>>>
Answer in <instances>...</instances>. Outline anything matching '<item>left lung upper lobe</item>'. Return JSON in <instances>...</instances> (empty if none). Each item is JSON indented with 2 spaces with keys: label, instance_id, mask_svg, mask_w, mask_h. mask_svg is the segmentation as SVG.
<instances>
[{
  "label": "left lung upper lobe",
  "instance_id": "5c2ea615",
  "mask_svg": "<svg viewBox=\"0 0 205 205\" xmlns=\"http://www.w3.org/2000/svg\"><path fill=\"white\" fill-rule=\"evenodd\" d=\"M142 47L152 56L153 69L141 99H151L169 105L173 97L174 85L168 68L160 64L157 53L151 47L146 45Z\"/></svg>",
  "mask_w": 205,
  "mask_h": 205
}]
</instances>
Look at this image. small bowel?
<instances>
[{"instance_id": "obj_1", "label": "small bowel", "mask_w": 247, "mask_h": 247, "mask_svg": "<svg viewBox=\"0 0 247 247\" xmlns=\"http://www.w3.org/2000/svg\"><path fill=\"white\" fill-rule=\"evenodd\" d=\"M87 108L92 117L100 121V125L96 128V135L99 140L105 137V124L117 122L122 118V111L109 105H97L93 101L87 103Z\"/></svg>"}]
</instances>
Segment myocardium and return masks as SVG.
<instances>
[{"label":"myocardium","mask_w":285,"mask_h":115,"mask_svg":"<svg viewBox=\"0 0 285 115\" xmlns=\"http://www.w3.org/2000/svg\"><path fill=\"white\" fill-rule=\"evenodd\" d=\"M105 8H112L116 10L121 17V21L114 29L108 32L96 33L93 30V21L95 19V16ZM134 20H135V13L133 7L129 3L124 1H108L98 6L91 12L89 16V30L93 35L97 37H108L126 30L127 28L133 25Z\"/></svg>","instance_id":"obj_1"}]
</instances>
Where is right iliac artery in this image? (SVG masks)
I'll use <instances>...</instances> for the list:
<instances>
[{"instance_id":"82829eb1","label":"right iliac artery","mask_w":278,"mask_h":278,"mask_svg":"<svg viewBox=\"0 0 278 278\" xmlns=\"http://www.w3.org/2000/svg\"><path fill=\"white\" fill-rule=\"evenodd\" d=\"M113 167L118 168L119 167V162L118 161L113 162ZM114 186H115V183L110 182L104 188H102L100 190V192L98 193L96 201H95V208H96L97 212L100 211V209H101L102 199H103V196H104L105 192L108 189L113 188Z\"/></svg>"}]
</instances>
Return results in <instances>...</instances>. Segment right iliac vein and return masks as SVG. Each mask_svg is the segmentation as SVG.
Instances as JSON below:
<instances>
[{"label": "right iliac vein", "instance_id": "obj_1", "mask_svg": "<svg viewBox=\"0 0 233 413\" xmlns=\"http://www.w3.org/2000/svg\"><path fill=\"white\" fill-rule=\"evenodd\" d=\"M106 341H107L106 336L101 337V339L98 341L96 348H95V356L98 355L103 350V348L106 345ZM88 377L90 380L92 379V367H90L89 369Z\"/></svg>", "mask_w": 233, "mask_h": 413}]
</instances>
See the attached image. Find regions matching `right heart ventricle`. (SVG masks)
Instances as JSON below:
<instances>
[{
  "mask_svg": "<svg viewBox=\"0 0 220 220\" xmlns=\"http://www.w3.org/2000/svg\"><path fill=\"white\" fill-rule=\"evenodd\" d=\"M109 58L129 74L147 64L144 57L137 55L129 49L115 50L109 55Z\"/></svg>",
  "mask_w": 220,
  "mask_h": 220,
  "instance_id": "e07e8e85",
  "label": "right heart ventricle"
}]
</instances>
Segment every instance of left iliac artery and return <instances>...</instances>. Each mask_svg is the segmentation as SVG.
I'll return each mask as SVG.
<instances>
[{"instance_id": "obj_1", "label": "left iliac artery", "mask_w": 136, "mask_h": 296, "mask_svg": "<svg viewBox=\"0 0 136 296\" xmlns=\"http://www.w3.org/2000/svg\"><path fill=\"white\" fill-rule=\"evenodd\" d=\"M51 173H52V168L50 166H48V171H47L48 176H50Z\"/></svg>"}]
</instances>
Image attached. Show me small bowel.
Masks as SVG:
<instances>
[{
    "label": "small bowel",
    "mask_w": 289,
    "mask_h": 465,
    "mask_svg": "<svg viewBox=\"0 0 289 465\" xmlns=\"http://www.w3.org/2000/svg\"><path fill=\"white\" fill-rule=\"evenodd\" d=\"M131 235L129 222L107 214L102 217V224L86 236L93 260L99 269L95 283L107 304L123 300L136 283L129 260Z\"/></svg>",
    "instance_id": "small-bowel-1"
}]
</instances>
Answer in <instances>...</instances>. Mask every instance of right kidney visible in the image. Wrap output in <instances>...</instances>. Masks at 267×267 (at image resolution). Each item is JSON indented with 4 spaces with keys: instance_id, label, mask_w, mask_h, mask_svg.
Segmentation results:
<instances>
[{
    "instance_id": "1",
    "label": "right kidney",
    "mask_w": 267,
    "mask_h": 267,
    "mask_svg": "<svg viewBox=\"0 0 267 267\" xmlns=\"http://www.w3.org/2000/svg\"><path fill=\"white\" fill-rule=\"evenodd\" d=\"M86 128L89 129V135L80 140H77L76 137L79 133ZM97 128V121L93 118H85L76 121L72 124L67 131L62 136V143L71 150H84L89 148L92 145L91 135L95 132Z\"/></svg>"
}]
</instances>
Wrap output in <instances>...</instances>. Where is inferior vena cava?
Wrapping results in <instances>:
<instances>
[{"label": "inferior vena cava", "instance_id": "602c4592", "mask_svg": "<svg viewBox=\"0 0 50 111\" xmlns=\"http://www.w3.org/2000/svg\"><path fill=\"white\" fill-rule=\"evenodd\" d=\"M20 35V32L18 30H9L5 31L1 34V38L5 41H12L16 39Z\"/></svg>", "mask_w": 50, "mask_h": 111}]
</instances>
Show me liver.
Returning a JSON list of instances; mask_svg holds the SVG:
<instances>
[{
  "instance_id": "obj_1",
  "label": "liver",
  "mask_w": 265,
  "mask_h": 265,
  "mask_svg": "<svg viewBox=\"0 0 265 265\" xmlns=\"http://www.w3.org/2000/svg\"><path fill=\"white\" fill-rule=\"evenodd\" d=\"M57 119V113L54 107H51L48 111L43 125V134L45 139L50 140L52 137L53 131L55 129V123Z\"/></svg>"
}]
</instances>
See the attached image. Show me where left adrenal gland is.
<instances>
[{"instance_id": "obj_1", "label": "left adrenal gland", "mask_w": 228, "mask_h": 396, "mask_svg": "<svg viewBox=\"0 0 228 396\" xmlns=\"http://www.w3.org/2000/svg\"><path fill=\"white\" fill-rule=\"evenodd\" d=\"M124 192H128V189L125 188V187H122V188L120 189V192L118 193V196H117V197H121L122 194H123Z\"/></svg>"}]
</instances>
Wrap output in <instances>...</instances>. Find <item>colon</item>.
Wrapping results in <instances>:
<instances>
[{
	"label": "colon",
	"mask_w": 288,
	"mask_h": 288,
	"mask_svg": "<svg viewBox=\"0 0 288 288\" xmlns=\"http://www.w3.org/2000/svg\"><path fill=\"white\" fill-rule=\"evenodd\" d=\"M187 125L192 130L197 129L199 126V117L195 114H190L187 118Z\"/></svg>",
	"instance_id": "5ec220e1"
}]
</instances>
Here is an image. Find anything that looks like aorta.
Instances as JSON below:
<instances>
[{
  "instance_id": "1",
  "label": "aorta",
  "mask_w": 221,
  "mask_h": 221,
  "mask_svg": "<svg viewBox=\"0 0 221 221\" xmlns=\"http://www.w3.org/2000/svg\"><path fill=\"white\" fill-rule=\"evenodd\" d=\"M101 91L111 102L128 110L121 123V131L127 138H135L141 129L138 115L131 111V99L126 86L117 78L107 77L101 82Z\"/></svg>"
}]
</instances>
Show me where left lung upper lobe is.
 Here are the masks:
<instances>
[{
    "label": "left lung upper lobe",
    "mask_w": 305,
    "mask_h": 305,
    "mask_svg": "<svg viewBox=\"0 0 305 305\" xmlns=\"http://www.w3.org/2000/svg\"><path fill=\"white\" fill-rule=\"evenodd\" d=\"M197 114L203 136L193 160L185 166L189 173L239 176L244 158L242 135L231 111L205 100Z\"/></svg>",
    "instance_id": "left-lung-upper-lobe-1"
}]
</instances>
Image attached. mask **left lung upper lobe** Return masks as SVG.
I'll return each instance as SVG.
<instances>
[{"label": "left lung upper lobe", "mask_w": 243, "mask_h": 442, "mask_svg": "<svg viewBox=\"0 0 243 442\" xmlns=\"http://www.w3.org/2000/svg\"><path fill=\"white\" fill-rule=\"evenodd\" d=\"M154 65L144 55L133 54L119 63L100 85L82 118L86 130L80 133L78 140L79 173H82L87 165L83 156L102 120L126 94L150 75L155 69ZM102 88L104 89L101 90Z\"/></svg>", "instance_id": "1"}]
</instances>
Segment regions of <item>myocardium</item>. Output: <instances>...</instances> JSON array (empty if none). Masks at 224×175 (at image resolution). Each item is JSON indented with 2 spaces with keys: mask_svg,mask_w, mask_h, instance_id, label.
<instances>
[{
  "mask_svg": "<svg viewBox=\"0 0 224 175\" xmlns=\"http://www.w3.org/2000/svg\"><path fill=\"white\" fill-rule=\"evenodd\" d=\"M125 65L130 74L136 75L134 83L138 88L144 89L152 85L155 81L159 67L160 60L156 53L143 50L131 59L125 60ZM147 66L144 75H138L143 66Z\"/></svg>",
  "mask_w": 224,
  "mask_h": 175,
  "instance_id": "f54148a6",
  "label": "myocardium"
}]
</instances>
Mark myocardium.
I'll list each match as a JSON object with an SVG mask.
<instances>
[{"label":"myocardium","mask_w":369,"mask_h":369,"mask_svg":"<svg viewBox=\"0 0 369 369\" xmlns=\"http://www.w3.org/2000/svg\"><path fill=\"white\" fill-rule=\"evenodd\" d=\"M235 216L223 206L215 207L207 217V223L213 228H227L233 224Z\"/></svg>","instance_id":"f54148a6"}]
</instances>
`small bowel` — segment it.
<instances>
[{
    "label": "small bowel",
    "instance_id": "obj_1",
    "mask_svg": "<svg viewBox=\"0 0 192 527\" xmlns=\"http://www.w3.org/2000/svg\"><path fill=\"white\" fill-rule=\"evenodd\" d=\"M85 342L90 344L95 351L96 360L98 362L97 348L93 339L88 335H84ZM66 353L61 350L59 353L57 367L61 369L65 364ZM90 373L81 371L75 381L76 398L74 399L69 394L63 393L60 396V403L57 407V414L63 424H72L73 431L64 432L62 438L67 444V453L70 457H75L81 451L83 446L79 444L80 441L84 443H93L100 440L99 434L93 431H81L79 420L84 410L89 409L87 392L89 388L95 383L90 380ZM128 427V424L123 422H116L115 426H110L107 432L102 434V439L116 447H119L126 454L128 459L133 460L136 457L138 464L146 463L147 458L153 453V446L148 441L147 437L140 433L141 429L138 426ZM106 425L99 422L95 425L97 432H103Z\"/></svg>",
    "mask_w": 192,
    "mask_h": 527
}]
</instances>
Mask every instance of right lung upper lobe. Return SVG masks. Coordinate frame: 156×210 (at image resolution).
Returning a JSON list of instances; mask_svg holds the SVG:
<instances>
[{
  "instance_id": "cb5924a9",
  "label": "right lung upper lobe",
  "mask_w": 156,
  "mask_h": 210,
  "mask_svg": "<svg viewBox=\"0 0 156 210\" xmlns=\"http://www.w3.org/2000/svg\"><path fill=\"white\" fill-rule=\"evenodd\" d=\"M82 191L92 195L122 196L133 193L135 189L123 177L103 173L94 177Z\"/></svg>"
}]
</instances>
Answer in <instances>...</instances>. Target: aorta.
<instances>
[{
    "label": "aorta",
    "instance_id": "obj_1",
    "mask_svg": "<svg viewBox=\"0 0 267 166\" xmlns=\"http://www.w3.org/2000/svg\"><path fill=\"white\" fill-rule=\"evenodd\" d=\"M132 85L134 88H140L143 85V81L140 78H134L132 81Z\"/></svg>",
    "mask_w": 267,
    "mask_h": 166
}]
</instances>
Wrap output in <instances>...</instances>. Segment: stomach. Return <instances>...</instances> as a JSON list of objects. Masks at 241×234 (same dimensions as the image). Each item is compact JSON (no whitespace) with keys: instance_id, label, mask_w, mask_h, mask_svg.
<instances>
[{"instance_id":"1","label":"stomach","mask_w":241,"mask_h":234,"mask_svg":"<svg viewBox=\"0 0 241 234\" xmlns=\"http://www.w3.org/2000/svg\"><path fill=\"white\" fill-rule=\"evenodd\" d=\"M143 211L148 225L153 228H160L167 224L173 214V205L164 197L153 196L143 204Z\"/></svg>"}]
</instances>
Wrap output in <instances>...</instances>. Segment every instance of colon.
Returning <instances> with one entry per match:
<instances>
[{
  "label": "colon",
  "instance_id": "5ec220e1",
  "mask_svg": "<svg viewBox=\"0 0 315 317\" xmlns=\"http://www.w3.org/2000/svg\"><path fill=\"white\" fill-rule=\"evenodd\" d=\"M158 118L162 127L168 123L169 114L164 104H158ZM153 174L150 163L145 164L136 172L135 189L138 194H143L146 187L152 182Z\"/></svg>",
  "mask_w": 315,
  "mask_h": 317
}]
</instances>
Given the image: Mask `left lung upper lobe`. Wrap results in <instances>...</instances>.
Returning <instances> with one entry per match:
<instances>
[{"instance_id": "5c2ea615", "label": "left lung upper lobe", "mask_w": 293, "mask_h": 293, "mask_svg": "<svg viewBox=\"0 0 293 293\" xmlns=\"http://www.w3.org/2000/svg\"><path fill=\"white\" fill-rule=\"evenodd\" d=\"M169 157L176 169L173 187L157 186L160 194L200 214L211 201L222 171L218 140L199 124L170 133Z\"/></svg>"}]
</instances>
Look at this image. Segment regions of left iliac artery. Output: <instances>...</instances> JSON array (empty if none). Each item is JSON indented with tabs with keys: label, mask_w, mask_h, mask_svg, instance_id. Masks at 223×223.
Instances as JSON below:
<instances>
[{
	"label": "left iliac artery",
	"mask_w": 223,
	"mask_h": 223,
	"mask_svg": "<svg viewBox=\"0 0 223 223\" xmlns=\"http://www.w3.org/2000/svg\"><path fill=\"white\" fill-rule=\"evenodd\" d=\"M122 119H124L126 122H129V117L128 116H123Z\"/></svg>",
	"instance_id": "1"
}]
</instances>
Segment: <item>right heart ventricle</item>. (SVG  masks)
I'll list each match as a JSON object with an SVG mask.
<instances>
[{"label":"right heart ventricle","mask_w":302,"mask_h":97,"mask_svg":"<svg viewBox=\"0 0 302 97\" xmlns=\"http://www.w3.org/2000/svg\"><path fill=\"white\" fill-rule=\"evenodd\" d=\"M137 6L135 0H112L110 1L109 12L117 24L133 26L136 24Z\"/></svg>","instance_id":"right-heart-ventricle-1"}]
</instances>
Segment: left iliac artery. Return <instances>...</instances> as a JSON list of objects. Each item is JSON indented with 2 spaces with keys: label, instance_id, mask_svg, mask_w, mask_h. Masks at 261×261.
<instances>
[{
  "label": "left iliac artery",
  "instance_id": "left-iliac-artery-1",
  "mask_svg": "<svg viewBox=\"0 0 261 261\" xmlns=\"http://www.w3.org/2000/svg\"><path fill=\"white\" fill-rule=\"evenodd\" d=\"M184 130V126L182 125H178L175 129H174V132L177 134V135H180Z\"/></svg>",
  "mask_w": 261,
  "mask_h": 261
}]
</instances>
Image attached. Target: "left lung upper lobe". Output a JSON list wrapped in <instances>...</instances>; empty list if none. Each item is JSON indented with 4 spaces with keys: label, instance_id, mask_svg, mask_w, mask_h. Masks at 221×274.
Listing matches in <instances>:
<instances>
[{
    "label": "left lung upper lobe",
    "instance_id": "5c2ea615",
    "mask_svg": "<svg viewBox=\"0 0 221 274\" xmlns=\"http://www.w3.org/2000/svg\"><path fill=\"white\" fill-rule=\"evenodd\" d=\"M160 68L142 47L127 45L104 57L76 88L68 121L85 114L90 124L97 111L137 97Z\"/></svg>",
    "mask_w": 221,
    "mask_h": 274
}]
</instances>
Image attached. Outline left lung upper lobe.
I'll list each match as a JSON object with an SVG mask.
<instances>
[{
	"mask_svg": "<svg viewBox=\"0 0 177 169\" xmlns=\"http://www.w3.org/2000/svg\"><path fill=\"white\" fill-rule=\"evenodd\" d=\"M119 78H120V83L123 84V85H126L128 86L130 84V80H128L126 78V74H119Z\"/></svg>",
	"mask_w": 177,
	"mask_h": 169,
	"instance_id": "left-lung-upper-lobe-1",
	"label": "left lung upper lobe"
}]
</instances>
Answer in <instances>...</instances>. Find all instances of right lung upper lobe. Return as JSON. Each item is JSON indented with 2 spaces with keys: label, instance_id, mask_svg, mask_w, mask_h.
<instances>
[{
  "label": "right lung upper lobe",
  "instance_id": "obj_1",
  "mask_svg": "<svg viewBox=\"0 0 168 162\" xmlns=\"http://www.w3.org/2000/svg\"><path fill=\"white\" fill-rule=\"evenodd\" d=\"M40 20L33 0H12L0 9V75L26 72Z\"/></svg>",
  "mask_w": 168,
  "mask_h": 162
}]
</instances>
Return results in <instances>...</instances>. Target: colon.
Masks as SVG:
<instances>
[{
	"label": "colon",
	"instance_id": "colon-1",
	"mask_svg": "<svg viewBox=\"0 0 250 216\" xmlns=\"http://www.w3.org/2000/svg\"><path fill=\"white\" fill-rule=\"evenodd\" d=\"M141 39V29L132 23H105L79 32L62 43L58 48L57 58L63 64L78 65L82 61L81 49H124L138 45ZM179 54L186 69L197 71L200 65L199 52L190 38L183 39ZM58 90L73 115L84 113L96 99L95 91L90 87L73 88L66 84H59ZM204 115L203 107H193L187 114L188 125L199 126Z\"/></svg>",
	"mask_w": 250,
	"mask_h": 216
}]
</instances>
<<<
_The problem_. Reproduce verbatim the lines of the material starting at the line containing "Return results in <instances>...</instances>. Target: colon." and ending at the final line of the material, including both ends.

_Result_.
Return results in <instances>...</instances>. Target: colon.
Masks as SVG:
<instances>
[{
	"label": "colon",
	"instance_id": "colon-1",
	"mask_svg": "<svg viewBox=\"0 0 250 216\" xmlns=\"http://www.w3.org/2000/svg\"><path fill=\"white\" fill-rule=\"evenodd\" d=\"M141 39V29L132 23H105L79 32L62 43L58 48L57 58L63 64L78 65L82 61L81 49H124L138 45ZM179 54L186 69L197 71L200 65L199 52L190 38L183 39ZM58 90L73 115L84 113L96 99L95 91L90 87L73 88L66 84H59ZM204 115L203 107H193L187 114L188 125L199 126Z\"/></svg>",
	"mask_w": 250,
	"mask_h": 216
}]
</instances>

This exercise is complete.